RECORD EXTRACTS ▸
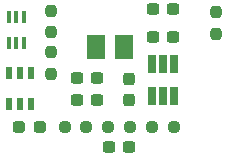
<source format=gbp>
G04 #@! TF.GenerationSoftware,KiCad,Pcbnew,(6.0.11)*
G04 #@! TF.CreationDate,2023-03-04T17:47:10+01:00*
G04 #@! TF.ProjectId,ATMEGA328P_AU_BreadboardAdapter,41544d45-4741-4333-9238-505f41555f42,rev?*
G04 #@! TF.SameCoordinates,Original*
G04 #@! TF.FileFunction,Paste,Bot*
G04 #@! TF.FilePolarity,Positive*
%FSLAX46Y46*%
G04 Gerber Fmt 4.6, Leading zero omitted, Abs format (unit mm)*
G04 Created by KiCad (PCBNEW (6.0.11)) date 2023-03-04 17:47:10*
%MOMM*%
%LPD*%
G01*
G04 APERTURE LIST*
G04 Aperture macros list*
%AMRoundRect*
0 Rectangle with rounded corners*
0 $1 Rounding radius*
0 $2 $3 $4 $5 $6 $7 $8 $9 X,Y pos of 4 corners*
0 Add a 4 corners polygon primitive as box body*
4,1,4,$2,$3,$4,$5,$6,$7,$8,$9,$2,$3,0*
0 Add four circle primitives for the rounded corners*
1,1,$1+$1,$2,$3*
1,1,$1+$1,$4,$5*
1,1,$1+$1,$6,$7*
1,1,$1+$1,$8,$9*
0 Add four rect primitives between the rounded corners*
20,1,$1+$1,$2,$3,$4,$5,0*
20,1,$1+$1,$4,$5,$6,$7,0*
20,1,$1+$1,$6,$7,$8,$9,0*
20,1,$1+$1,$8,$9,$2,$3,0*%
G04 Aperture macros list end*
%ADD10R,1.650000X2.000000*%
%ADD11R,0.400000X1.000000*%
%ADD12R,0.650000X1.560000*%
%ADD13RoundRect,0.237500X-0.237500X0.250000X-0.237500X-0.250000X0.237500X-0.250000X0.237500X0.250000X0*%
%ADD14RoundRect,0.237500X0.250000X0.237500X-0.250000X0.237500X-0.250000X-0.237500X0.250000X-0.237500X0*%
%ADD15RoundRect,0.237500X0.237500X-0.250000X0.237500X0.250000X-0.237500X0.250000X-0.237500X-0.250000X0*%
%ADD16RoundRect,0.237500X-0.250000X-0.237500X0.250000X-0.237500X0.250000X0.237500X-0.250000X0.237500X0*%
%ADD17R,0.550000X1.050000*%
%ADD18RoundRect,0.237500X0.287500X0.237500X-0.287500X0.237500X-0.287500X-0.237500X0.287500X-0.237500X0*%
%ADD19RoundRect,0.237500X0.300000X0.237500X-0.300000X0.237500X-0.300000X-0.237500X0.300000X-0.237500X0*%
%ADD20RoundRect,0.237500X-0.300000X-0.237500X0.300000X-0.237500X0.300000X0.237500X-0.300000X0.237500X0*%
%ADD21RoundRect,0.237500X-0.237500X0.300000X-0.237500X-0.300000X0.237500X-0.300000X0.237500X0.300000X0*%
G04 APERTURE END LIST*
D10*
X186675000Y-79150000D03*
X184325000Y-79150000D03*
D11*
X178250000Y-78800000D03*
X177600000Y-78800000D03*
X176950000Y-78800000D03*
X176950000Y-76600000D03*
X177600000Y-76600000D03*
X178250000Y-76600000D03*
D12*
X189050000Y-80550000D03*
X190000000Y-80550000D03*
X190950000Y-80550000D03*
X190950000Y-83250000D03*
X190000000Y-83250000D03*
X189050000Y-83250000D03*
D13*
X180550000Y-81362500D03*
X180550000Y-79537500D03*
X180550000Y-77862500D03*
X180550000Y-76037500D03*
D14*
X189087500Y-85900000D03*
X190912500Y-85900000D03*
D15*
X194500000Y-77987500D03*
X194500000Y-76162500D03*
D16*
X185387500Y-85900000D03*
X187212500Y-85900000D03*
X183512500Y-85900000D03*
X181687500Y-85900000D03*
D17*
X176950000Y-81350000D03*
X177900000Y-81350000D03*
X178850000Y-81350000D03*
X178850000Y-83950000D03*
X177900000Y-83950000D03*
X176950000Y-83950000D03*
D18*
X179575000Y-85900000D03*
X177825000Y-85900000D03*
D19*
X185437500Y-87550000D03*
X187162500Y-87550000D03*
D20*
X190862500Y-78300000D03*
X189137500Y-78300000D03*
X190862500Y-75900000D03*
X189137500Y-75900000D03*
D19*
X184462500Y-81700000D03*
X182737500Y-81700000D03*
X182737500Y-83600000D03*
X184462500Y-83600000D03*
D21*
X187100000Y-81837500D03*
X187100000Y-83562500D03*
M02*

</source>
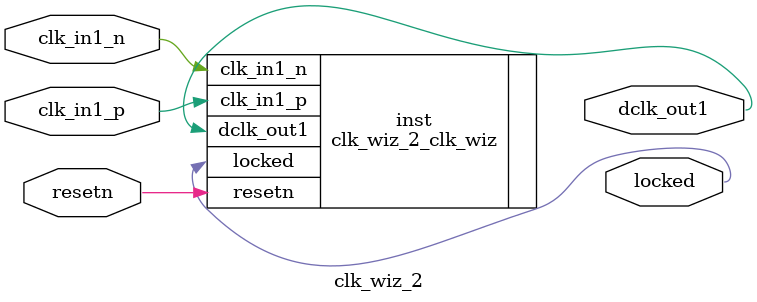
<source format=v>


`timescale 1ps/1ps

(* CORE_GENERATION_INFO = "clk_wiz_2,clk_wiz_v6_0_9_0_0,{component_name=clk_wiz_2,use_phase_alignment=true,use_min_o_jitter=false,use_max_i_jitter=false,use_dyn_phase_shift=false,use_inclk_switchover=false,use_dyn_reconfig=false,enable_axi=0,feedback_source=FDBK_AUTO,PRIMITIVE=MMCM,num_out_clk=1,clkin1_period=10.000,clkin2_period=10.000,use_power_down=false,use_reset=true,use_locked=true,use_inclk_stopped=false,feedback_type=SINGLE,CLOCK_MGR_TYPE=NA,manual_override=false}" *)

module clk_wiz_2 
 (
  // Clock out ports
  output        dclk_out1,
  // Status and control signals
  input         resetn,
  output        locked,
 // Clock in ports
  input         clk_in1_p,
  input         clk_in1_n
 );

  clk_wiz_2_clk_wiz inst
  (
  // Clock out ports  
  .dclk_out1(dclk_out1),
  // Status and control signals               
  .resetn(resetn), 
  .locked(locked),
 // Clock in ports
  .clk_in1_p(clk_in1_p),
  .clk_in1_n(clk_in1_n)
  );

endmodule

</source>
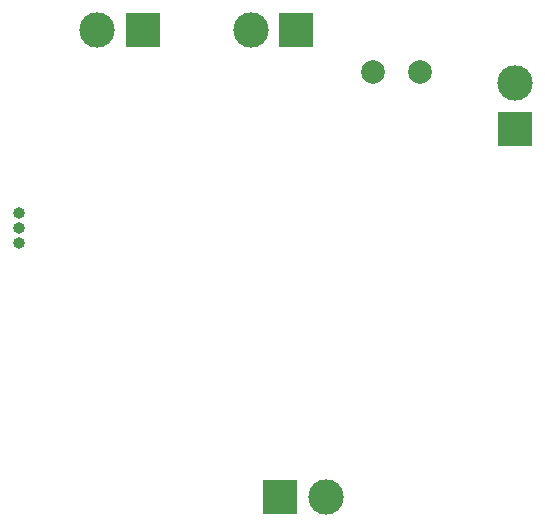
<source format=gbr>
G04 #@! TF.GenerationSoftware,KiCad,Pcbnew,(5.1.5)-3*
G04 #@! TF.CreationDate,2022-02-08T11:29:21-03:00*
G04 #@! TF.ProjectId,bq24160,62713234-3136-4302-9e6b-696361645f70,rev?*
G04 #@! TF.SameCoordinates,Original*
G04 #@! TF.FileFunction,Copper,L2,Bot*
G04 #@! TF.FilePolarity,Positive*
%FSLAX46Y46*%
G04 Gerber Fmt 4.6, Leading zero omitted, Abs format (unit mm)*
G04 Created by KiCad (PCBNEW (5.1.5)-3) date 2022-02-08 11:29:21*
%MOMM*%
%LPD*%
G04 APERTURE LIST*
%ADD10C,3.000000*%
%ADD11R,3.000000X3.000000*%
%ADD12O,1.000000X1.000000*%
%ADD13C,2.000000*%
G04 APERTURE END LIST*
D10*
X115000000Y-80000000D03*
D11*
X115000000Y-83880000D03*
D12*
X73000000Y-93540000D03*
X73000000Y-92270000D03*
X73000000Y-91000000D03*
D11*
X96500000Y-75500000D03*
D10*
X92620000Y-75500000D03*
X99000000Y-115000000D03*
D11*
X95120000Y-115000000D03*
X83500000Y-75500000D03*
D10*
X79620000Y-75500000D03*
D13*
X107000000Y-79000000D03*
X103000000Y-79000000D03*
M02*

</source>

---

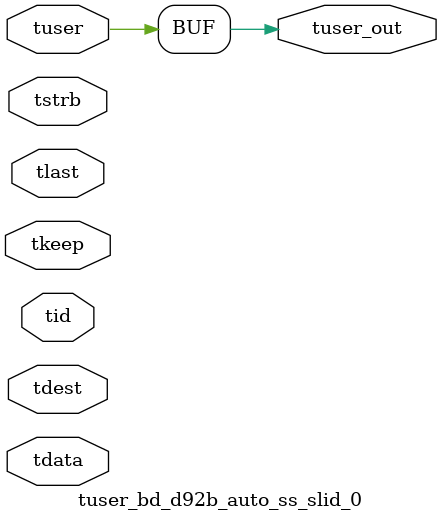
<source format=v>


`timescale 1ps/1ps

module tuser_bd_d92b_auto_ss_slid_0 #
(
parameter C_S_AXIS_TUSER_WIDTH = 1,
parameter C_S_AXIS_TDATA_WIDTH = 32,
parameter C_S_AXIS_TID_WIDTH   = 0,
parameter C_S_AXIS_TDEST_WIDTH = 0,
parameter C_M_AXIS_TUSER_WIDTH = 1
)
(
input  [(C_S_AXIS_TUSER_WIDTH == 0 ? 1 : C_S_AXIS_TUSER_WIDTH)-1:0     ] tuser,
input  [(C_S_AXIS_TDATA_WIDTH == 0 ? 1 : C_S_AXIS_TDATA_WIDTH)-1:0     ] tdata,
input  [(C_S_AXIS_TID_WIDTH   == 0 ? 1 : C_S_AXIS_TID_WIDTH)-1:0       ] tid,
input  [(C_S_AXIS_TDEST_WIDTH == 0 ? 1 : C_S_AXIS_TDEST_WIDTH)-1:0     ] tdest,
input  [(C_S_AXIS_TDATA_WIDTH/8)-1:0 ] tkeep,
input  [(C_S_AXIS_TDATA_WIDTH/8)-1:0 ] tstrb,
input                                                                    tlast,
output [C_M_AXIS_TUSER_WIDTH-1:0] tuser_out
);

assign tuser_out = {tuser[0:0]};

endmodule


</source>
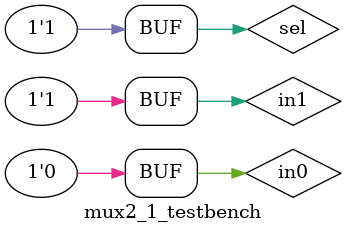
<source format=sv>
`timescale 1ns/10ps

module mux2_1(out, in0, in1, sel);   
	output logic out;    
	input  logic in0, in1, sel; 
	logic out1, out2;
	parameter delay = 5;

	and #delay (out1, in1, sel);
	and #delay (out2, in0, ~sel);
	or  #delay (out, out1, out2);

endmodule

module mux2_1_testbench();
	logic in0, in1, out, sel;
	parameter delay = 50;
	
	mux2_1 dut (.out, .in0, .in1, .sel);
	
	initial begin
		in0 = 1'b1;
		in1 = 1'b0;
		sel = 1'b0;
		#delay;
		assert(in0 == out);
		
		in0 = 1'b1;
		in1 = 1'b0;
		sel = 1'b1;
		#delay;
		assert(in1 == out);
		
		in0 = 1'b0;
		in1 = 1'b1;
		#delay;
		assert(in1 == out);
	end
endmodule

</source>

==

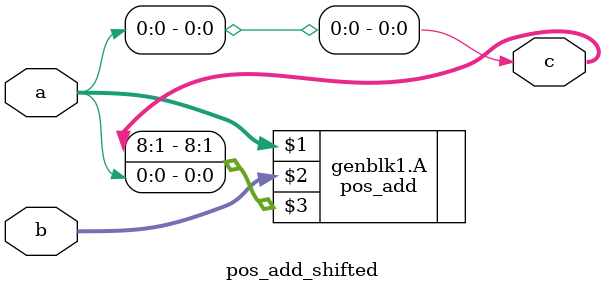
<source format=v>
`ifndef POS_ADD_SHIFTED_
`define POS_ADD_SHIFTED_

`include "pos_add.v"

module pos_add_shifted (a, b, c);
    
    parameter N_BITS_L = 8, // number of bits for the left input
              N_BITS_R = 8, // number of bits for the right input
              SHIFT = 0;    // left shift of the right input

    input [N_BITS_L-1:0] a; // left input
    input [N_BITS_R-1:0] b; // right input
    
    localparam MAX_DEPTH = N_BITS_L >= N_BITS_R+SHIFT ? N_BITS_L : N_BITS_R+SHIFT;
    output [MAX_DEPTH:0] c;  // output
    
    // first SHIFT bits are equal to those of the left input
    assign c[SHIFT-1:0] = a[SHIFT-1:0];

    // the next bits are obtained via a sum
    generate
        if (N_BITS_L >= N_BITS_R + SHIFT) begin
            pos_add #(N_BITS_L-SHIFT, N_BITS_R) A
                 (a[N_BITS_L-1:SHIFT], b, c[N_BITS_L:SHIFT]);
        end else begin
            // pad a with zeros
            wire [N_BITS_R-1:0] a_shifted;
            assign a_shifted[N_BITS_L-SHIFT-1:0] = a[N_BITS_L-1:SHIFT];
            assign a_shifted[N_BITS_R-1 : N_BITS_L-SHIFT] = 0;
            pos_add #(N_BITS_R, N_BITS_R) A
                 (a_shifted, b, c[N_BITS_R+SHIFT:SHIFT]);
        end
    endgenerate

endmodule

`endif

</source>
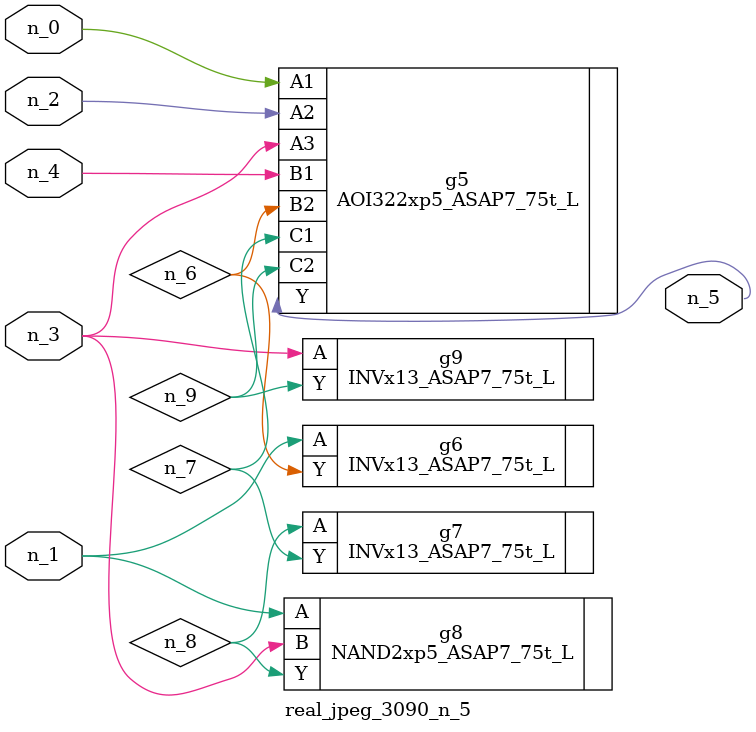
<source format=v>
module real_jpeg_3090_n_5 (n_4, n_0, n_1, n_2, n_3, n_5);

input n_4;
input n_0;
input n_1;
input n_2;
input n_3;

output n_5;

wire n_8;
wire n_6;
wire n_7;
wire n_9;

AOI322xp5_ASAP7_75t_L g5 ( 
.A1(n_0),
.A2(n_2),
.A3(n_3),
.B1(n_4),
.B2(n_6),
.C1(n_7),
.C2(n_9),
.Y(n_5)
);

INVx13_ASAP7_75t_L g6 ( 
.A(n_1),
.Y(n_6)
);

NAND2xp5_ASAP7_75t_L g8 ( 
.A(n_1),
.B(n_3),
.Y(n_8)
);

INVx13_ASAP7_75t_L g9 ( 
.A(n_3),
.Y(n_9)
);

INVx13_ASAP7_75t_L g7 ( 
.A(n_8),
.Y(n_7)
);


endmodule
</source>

AIM OF THE EXERCISE ▸
In how many lines of the data does the string "KiCad" appear? Give only the number.

TASK SOLUTION ▸
4